* Aim of the exercise
Among the entries below, one line contains "soluções ou invenções criativas no" and another contains "conceito urbano.". Transcribe those two lines and every line between them, exactly.

────

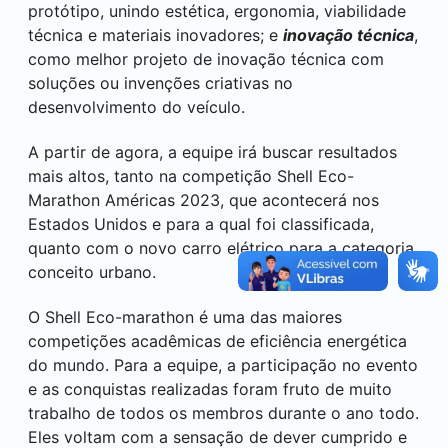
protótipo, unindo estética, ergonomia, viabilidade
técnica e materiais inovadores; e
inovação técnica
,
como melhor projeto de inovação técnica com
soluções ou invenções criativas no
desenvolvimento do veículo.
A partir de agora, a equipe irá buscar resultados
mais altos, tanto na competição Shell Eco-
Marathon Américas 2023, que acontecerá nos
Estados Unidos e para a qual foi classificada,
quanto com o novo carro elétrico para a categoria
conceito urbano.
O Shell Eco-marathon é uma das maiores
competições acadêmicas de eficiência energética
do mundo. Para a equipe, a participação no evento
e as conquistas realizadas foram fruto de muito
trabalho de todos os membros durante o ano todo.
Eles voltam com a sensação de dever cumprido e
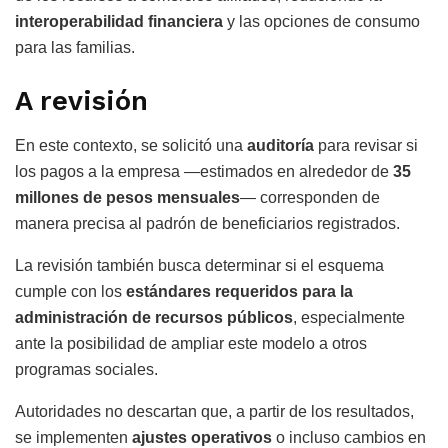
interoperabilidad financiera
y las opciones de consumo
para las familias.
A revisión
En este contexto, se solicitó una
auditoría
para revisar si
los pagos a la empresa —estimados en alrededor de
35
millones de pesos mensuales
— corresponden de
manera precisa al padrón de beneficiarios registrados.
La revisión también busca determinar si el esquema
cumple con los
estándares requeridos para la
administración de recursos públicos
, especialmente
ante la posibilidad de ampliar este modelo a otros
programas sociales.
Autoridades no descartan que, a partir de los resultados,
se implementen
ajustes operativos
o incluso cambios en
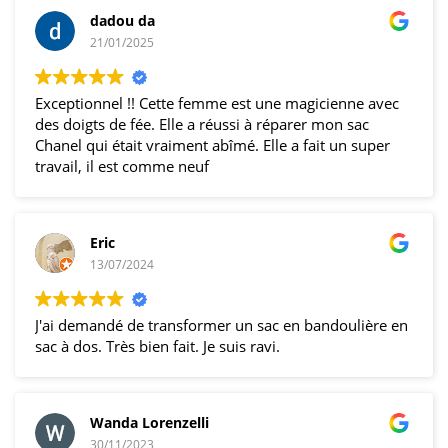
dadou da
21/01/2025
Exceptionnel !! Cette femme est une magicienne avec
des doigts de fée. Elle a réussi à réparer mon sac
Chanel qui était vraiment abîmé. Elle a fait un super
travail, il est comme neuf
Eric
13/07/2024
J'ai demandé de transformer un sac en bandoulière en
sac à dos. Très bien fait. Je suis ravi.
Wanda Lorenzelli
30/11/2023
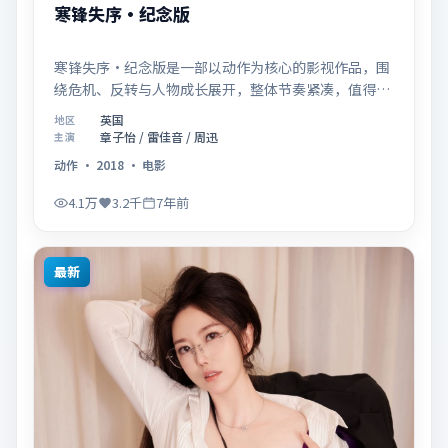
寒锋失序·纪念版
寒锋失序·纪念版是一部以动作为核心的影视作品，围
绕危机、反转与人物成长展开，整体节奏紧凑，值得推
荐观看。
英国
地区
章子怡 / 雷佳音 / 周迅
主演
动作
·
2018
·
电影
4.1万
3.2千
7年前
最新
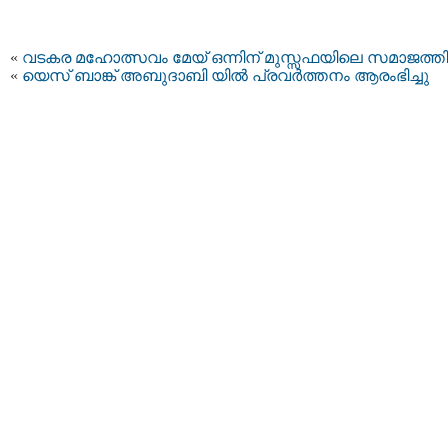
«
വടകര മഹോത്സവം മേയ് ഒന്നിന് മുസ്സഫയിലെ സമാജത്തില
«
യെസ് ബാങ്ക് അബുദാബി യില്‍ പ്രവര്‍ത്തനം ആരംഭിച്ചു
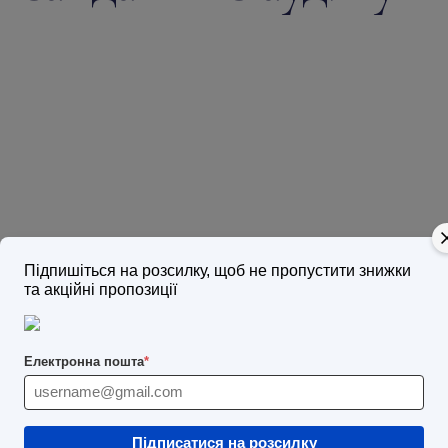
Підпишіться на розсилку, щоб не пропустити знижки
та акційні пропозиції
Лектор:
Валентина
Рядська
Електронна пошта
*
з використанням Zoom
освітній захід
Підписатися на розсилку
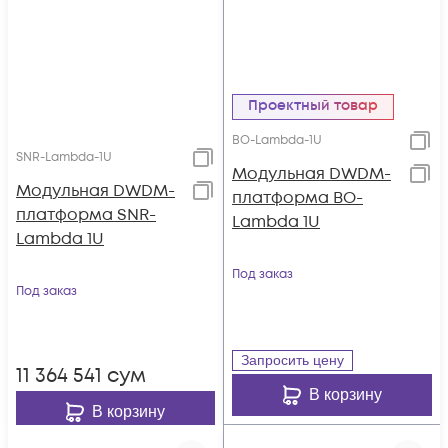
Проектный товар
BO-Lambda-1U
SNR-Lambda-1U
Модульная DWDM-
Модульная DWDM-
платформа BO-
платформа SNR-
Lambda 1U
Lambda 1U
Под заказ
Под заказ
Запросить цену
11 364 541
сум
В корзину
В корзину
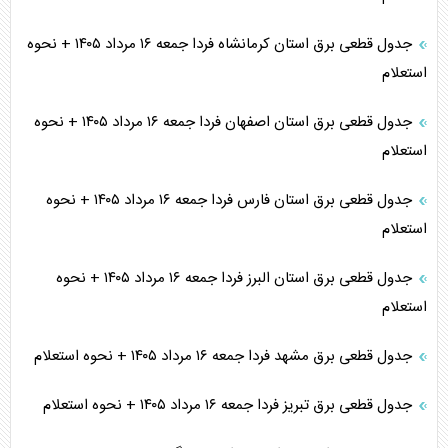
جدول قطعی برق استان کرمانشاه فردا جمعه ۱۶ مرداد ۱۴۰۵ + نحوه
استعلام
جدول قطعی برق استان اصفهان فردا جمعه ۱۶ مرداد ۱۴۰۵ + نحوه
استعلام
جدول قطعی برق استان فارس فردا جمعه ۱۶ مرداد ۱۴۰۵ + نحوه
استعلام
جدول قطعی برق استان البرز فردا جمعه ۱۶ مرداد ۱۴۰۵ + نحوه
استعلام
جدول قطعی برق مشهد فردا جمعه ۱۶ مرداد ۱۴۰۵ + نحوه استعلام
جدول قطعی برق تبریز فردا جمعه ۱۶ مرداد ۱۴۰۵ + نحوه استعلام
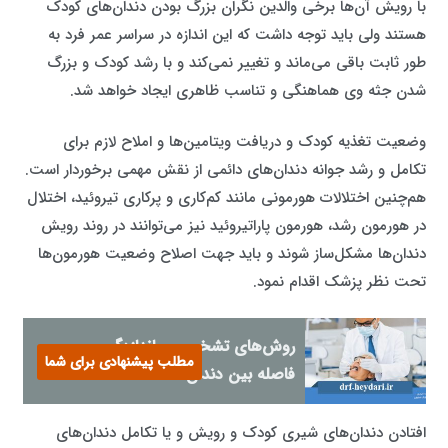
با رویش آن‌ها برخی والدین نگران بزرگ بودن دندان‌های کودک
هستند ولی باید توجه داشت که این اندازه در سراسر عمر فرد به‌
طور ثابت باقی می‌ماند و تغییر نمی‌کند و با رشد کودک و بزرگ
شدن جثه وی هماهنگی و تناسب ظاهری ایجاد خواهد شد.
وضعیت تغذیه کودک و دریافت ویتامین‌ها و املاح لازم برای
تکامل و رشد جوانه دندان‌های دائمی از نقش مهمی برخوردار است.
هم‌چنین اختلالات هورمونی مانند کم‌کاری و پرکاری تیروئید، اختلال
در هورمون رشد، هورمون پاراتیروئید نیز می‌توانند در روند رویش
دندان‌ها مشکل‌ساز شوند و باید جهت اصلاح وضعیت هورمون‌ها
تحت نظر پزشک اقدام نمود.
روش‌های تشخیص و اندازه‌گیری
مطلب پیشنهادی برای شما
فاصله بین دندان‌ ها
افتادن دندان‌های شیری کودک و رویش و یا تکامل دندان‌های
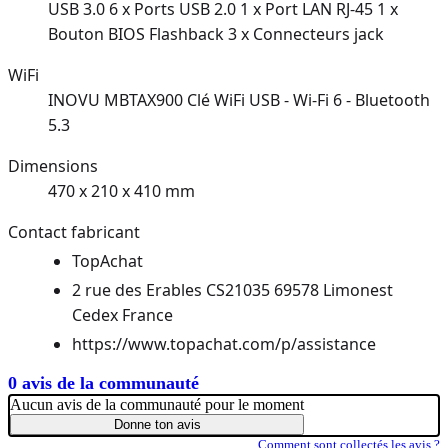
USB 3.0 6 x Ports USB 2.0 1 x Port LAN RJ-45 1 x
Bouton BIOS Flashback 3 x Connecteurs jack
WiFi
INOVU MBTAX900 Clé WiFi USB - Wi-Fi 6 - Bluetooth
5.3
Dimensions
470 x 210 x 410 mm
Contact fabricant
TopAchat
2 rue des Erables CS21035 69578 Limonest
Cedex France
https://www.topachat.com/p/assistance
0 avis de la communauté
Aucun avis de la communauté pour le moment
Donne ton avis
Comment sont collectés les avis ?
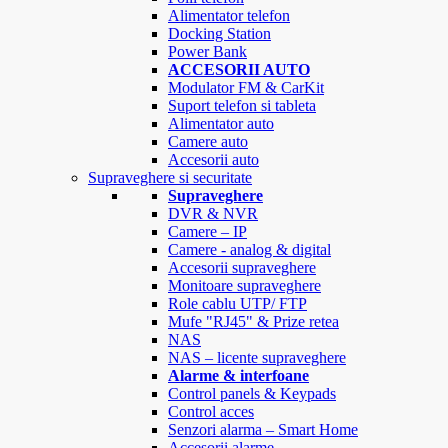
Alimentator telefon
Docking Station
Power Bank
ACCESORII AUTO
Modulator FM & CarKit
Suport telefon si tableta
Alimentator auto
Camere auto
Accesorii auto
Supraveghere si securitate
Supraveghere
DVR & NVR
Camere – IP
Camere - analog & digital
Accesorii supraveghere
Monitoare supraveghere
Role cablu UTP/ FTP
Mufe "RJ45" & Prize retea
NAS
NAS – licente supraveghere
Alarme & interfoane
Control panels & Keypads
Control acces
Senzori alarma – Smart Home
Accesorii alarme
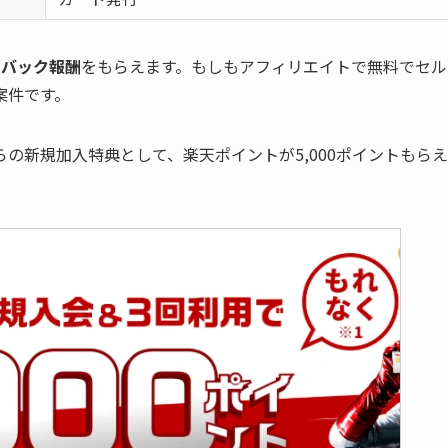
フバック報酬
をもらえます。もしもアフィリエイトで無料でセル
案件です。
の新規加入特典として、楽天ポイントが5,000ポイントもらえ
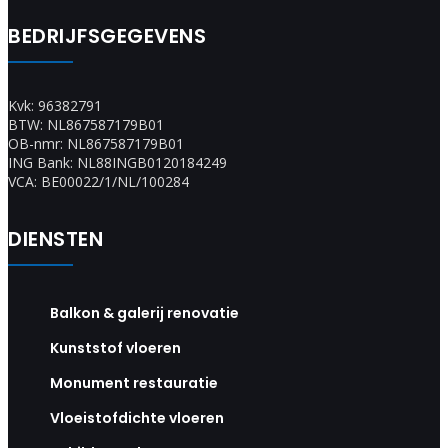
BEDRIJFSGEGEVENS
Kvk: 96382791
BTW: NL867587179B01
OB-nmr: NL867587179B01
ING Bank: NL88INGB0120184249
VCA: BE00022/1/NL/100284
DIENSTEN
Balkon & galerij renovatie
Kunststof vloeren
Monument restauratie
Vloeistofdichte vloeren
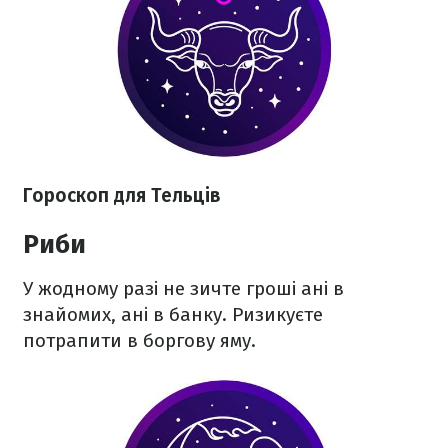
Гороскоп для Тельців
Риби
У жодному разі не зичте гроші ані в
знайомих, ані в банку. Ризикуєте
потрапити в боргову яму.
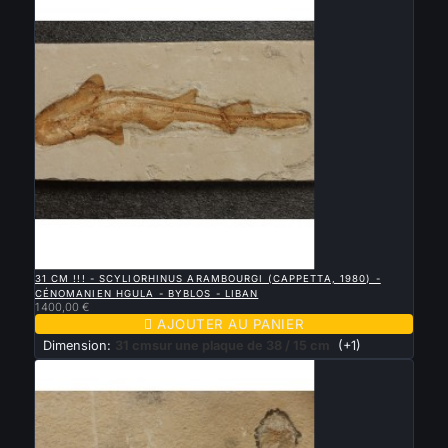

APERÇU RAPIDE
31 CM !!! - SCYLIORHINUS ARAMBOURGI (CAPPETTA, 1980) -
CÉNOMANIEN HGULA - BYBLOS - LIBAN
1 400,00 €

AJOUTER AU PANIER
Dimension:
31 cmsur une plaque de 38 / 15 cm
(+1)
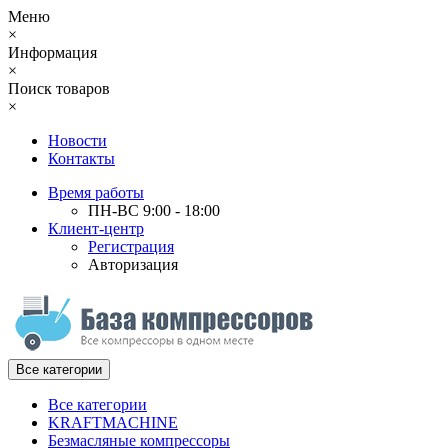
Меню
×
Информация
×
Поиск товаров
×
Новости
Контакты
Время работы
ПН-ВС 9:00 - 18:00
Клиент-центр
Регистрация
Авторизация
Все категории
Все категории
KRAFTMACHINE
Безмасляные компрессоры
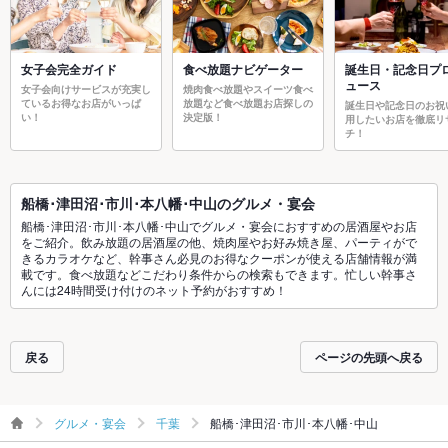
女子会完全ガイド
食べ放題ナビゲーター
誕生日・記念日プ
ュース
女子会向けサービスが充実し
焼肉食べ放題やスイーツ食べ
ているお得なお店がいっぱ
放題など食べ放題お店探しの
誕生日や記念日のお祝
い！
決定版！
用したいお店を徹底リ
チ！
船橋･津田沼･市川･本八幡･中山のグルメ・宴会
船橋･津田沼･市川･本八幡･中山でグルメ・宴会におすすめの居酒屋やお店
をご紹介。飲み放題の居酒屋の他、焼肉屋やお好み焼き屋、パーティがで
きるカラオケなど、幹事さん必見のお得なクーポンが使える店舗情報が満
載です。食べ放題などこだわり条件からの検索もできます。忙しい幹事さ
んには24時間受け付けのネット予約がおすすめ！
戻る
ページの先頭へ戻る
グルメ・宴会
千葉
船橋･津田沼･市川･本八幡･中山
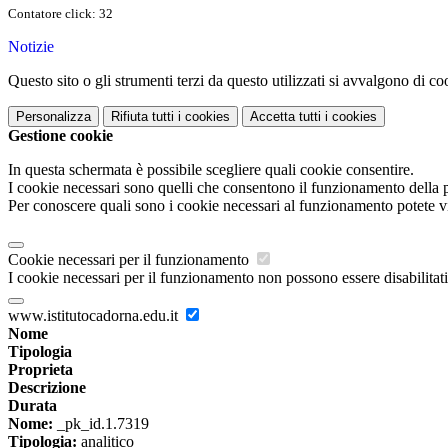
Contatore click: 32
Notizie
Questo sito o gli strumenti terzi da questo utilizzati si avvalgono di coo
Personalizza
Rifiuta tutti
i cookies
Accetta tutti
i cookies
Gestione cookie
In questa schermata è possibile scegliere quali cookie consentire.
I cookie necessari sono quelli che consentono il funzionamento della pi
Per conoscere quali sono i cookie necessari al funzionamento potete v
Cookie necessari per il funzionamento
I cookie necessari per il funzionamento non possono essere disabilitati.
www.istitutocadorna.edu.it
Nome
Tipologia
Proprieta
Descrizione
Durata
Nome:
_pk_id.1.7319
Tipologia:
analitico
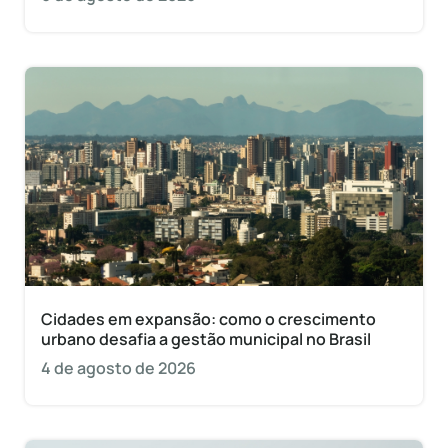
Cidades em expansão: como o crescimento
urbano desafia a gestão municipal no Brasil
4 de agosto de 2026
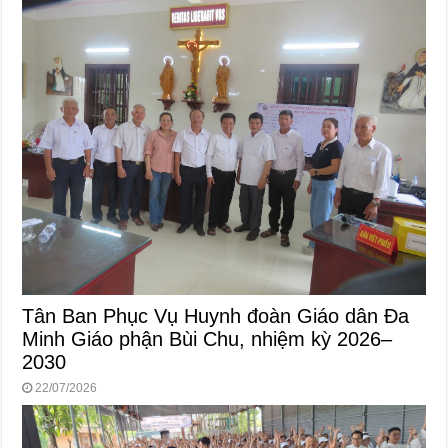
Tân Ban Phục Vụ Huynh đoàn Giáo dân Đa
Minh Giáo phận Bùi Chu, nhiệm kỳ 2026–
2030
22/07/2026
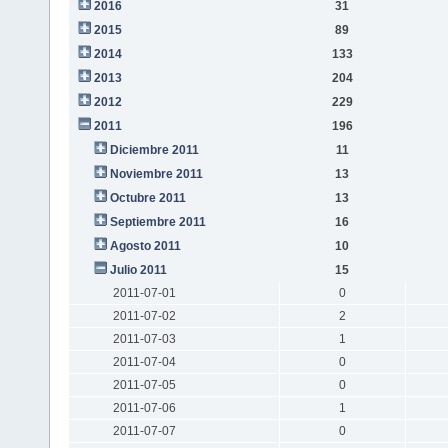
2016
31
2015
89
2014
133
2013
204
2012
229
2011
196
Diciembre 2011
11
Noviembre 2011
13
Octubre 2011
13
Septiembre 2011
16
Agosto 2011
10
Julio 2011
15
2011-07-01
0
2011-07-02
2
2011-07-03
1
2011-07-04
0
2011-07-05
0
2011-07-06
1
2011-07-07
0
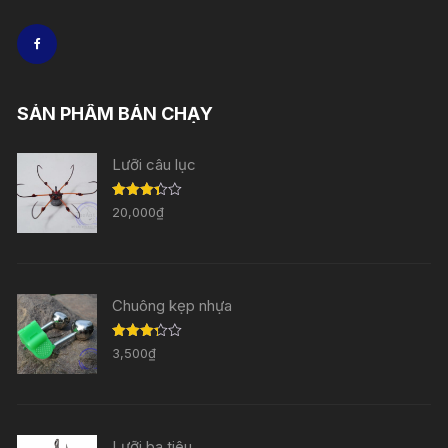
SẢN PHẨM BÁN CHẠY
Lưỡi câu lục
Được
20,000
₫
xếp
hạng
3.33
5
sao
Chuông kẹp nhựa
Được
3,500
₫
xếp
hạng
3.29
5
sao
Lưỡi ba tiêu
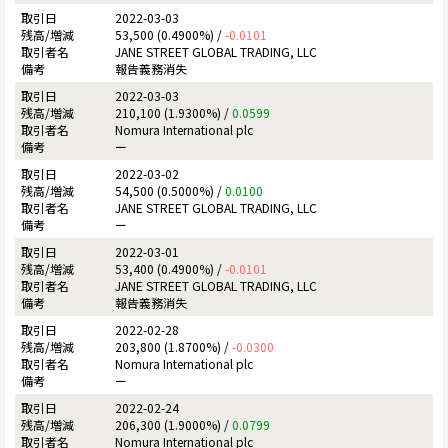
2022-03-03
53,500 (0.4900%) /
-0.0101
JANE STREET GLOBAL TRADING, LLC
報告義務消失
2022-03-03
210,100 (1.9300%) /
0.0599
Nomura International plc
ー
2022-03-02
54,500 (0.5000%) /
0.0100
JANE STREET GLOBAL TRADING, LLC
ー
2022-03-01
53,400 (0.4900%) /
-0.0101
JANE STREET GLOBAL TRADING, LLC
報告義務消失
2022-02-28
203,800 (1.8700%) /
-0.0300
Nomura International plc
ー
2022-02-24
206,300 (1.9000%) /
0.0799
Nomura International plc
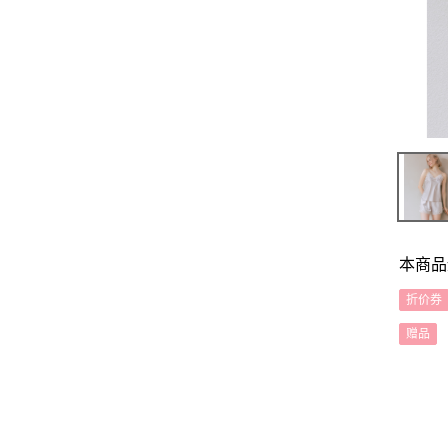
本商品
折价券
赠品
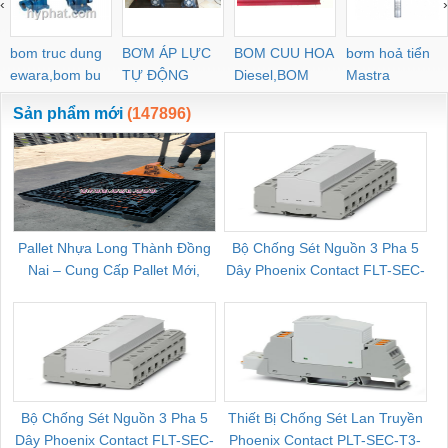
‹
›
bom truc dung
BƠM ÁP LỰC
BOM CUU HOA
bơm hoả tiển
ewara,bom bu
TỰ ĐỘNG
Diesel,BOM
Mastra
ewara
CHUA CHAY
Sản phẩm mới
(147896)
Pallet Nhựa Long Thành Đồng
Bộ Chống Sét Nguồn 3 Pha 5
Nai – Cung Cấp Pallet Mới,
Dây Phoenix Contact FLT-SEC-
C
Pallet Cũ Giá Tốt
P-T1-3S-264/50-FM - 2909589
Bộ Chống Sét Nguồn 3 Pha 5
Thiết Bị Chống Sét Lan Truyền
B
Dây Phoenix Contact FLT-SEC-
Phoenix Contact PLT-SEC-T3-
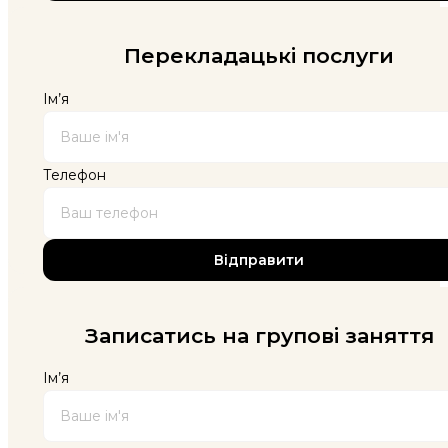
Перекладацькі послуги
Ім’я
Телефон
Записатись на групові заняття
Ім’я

────

* Exercise response
soluções ou invenções criativas no
desenvolvimento do veículo.
A partir de agora, a equipe irá buscar resultados
mais altos, tanto na competição Shell Eco-
Marathon Américas 2023, que acontecerá nos
Estados Unidos e para a qual foi classificada,
quanto com o novo carro elétrico para a categoria
conceito urbano.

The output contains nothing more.